Normalizar significa —ahora y aquí— querer hacer pasar por normal una situación (que no lo es) y reducirlo todo al cumplimiento de una norma. Y para ello, ya sea en el ámbito de la producción industrial o de la organización política, se opta por adoptar y aplicar normas. Normalizar quiere decir, en realidad, normativizar. Quitarle el alma a las cosas, y meterlo todo en un reglamento en el que quien mande decidirá que eso es la norma y la normalidad.
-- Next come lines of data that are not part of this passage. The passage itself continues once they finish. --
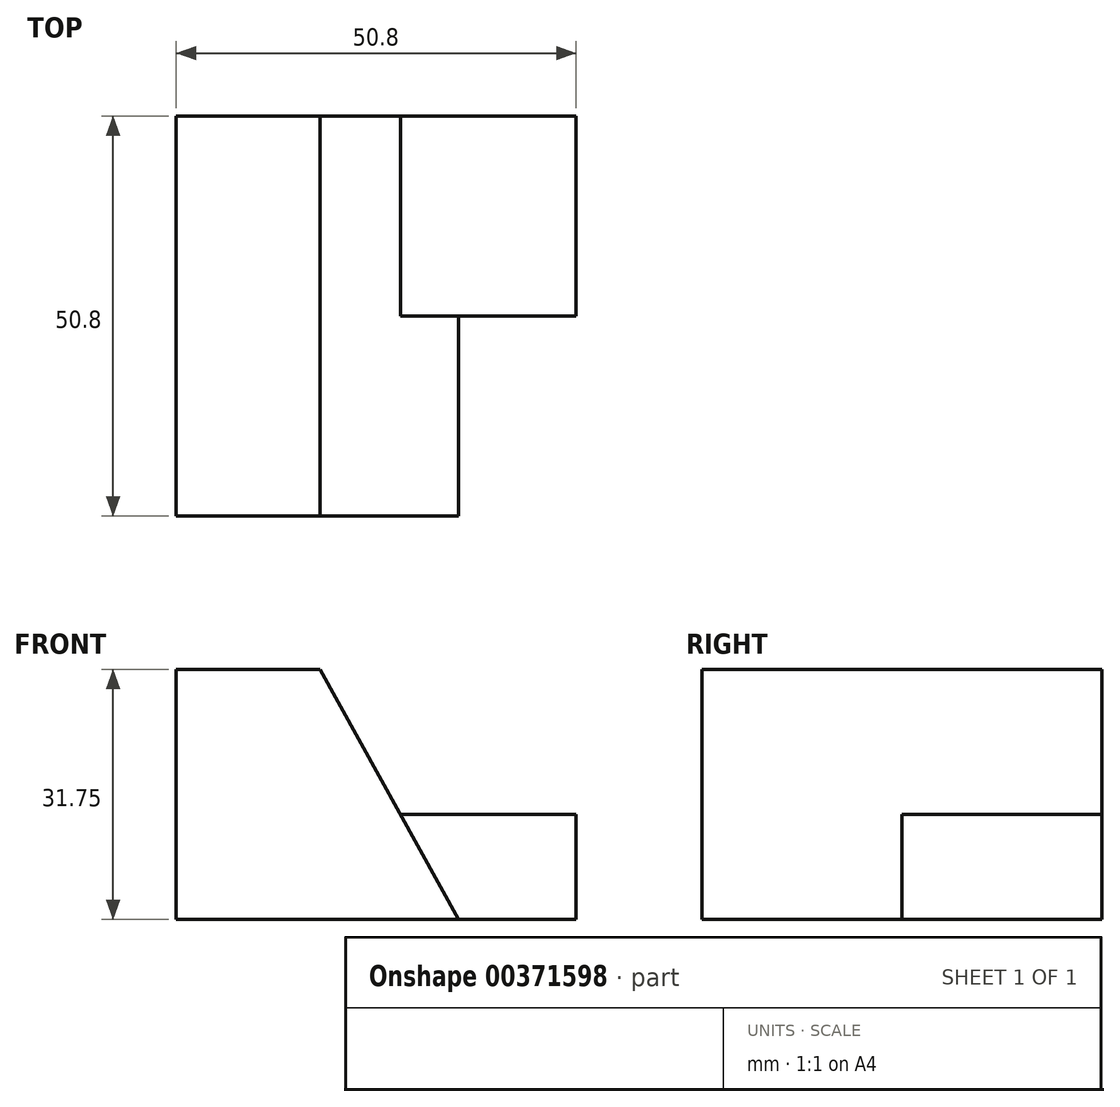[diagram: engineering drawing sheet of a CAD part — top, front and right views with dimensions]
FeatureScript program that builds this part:
annotation { "Feature Type Name" : "Feature", "Feature Type Description" : "" }
export const myFeature = defineFeature(function(context is Context, id is Id, definition is map)
    precondition{}
    {
        {
            var Q0;
            Q0=qCreatedBy(makeId("Front.planeOp"),FACE);
            var sketch = newSketch(context, id + "F0", { "sketchPlane" : qUnion([Q0])});
            skLineSegment(sketch, "E0", {"start": v(0, 0) * mm, "end": v(0, 31.75) * mm});
            skLineSegment(sketch, "E1", {"start": v(0, 31.75) * mm, "end": v(50.8, 31.75) * mm});
            skLineSegment(sketch, "E2", {"start": v(50.8, 31.75) * mm, "end": v(50.8, 0) * mm});
            skLineSegment(sketch, "E3", {"start": v(50.8, 0) * mm, "end": v(0, 0) * mm});
            skSolve(sketch);
        }
        {
            var Q0;
            Q0 = qSketchRegion(id + "F0", true);
            extrude(context, id + "F1", {"entities" : qUnion([Q0]), "depth" : 50.8 * mm});
        }
        {
            var Q0;
            Q0=makeQuery(id+"F1.opExtrude","CAP_FACE",FACE,{"disambiguationData":[OSD([sQuery(id+"F0.wireOp",EDGE,"E0"),sQuery(id+"F0.wireOp",EDGE,"E1"),sQuery(id+"F0.wireOp",EDGE,"E2"),sQuery(id+"F0.wireOp",EDGE,"E3")])],"isStart":false});
            var sketch = newSketch(context, id + "F2", { "sketchPlane" : qUnion([Q0])});
            skLineSegment(sketch, "E4", {"start": v(0, 31.75) * mm, "end": v(18.3, 31.75) * mm});
            skLineSegment(sketch, "E5", {"start": v(18.3, 31.75) * mm, "end": v(35.9, 0) * mm});
            skSolve(sketch);
        }
        {
            var Q0;
            {var subQ0=sQuery(id+"F2.wireOp",EDGE,"E5");Q0=makeQuery(id+"F2.imprint","IMPRINT",FACE,{"disambiguationData":[TD([[makeQuery(id+"F2.imprint","IMPRINT",EDGE,{"derivedFrom":subQ0}),1.0]])]});}
            extrude(context, id + "F3", {"entities" : qUnion([Q0]), "operationType" : NewBodyOperationType.REMOVE, "oppositeDirection" : true, "depth" : 25.4 * mm});
        }
        {
            var Q0;
            Q0=makeQuery(id+"F3.boolean.opBoolean","COPY",FACE,{"derivedFrom":makeQuery(id+"F3.opExtrude","CAP_FACE",FACE,{"disambiguationData":[OSD([sQuery(id+"F0.wireOp",EDGE,"E1"),sQuery(id+"F0.wireOp",EDGE,"E2"),sQuery(id+"F0.wireOp",EDGE,"E3"),sQuery(id+"F2.wireOp",EDGE,"E5")])],"isStart":false})});
            var sketch = newSketch(context, id + "F4", { "sketchPlane" : qUnion([Q0])});
            skLineSegment(sketch, "E6", {"start": v(35.9, 0) * mm, "end": v(28.5, 13.35) * mm});
            skLineSegment(sketch, "E7", {"start": v(28.5, 13.35) * mm, "end": v(50.8, 13.35) * mm});
            skLineSegment(sketch, "E8", {"start": v(50.8, 13.35) * mm, "end": v(50.8, 0) * mm});
            skLineSegment(sketch, "E9", {"start": v(50.8, 0) * mm, "end": v(35.9, 0) * mm});
            skSolve(sketch);
        }
        {
            var Q0;
            {var subQ0=sQuery(id+"F4.wireOp",EDGE,"E7");Q0=makeQuery(id+"F4.imprint","IMPRINT",FACE,{"disambiguationData":[TD([[makeQuery(id+"F4.imprint","IMPRINT",EDGE,{"derivedFrom":subQ0}),1.0]])]});}
            extrude(context, id + "F5", {"entities" : qUnion([Q0]), "operationType" : NewBodyOperationType.REMOVE, "oppositeDirection" : true, "depth" : 25.4 * mm});
        }
    });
Que eso es lo que quiere, y que manda que los demás queramos, para no tener problemas ni sobresaltos.
Pero la vida es siempre más grande que una norma, porque lo que alguien considera normal, es decir, lo que se corresponde con su sentido común, no deja de ser el mínimo común denominador para que administradores y una parte de los administrados se sientan confortables en su día a día. Sin que les interesen, ni un poco ni nada, las aspiraciones de partes dinámicas de la ciudadanía, y sin que se fije ningún objetivo ambicioso, más allá del ir tirando y de intentar arreglar los baches de las calles.
Quizás forme parte del trágico destino pendular de la historia de los catalanes. Un pueblo que puede pasar de las máximas ilusiones a las más profundas depresiones en plazos breves de tiempo. Un pueblo al que le cuesta demasiado pasar el luto y que parece estar acostumbrado al papel de víctima y de chivo expiatorio. Como otros pueblos históricos, por otra parte.
Ningún pueblo puede soportar esta asfixia, esta indolencia, este pasotismo, esta asepsia, esta falta de estímulos y de ambición
Se nos quiere hacer creer que nuestros males se arreglarán con el efecto anestesiante de la normalización, que, encima, se quiere y se proclama social, política e institucional. Y también se nos quiere hacer creer que el antídoto es crear, establecer o acogerse a normas, regulaciones o criterios de optimización de procesos. Existe un empeño en que todo se ajuste a las expectativas del poder. Y no, esto no puede ir así. Ningún pueblo, ninguna colectividad viva, puede soportar esta asfixia, esta indolencia, este pasotismo, esta asepsia, esta falta de estímulos, esta falta de ambición.
Contra esto son necesarias dosis masivas de autoestima y de orgullo. Hay que aclarar la niebla, airear el cuerpo social, ponernos las pilas, dejar atrás lastres y frenos, abstraerse del humo, aguzar el oído, tener un buen diagnóstico compartido, y sacar adelante un tratamiento que insufle ánimos, garantías y coraje.
Debemos recuperar autoestima. No será fácil, porque se nos ha llevado a callejones sin salida, porque hay gente que solo ha trabajado para el enfrentamiento entre nosotros, porque habrá que recuperar muchas confianzas perdidas, porque nada del pasado es en balde, y porque hay gente que, asqueada, ya no quiere creer en nada. Por eso será necesaria una renovación en profundidad de liderazgos, de ambiciones, de objetivos, de calendarios y de medios.
Y debemos recuperar orgullo. Orgullo entendido como la satisfacción legítima que debemos sentir por las cosas buenas que hemos hecho bien. Y los catalanes hemos hecho muchas. Basta con recordar nuestra alta edad media o la revolución industrial y los movimientos artísticos y literarios que comportó. No tenemos que centrarnos en las derrotas, sino —por el contrario— debemos reivindicar las victorias. Nadie se apunta con los que pierden, sino que instintivamente se va a favor de los que ganan. Nosotros debemos centrarnos en nuestras victorias pasadas, en nuestra cohesión social, en las potencialidades de futuro y en la voluntad de seguir siendo, para sacar adelante un proyecto nacional estimulante.
Un proyecto que proponga, un proyecto positivo, un proyecto que quiera jugar el partido y que lo quiera ganar. Debemos salir de la amnesia y de la anestesia con moral de victoria. Costará, pero cualquier otra alternativa es peor.